Render every line of text in the listing below as a JSON list of strings, one string per line, with blank lines left out. Leave the pictures out of the answer.

SUPPLIED MATERIAL:

--------------------------------------------------

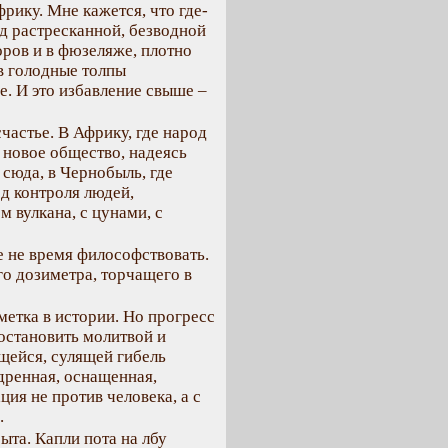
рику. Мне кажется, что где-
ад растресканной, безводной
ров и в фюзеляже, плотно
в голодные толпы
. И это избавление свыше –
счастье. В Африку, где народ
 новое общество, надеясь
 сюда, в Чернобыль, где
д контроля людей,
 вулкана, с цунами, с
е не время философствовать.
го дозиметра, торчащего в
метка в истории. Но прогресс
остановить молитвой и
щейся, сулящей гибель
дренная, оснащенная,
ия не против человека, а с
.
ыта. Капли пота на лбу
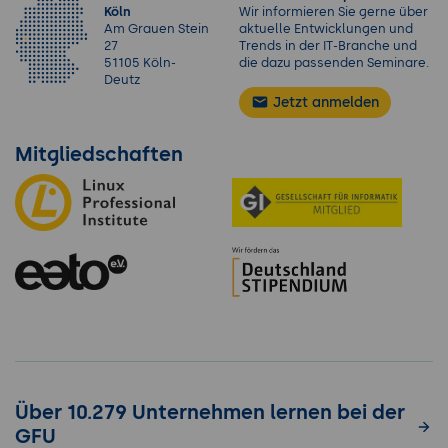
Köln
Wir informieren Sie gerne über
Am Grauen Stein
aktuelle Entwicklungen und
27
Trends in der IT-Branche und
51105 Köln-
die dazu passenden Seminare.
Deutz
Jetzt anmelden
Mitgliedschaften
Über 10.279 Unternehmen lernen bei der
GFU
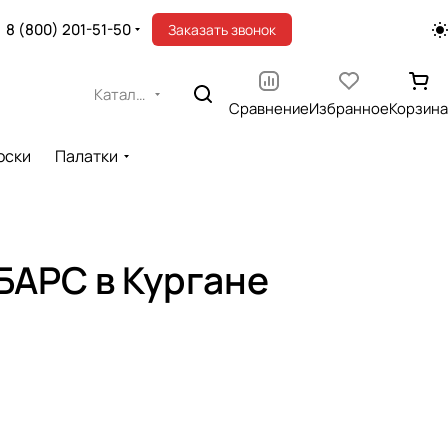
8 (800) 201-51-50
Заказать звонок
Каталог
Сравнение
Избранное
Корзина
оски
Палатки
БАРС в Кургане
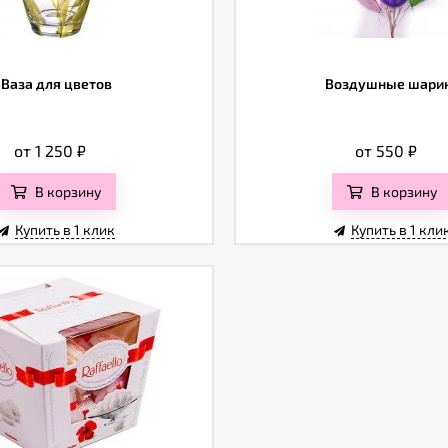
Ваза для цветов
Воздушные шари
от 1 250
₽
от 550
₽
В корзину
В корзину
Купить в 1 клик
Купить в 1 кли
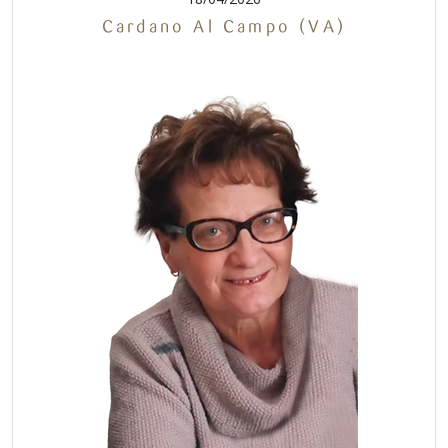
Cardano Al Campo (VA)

--------------------------------------------------

ANSWER TO THIS EXERCISE:
[
  "рику. Мне кажется, что где-",
  "ад растресканной, безводной",
  "ров и в фюзеляже, плотно",
  "в голодные толпы",
  ". И это избавление свыше –",
  "счастье. В Африку, где народ",
  " новое общество, надеясь",
  " сюда, в Чернобыль, где",
  "д контроля людей,",
  " вулкана, с цунами, с",
  "е не время философствовать.",
  "го дозиметра, торчащего в",
  "метка в истории. Но прогресс",
  "остановить молитвой и",
  "щейся, сулящей гибель",
  "дренная, оснащенная,",
  "ия не против человека, а с",
  ".",
  "ыта. Капли пота на лбу",
  "Köln",
  "Wir informieren Sie gerne über",
  "Am Grauen Stein",
  "aktuelle Entwicklungen und",
  "27",
  "Trends in der IT-Branche und",
  "51105 Köln-",
  "die dazu passenden Seminare.",
  "Deutz",
  "Jetzt anmelden",
  "Mitgliedschaften",
  "Über 10.279 Unternehmen lernen bei der",
  "GFU",
  "8 (800) 201-51-50",
  "Заказать звонок",
  "Каталог",
  "Сравнение",
  "Избранное",
  "Корзина",
  "оски",
  "Палатки",
  "БАРС в Кургане",
  "Ваза для цветов",
  "Воздушные шари",
  "от 1 250",
  "₽",
  "от 550",
  "₽",
  "В корзину",
  "В корзину",
  "Купить в 1 клик",
  "Купить в 1 кли",
  "Cardano Al Campo (VA)"
]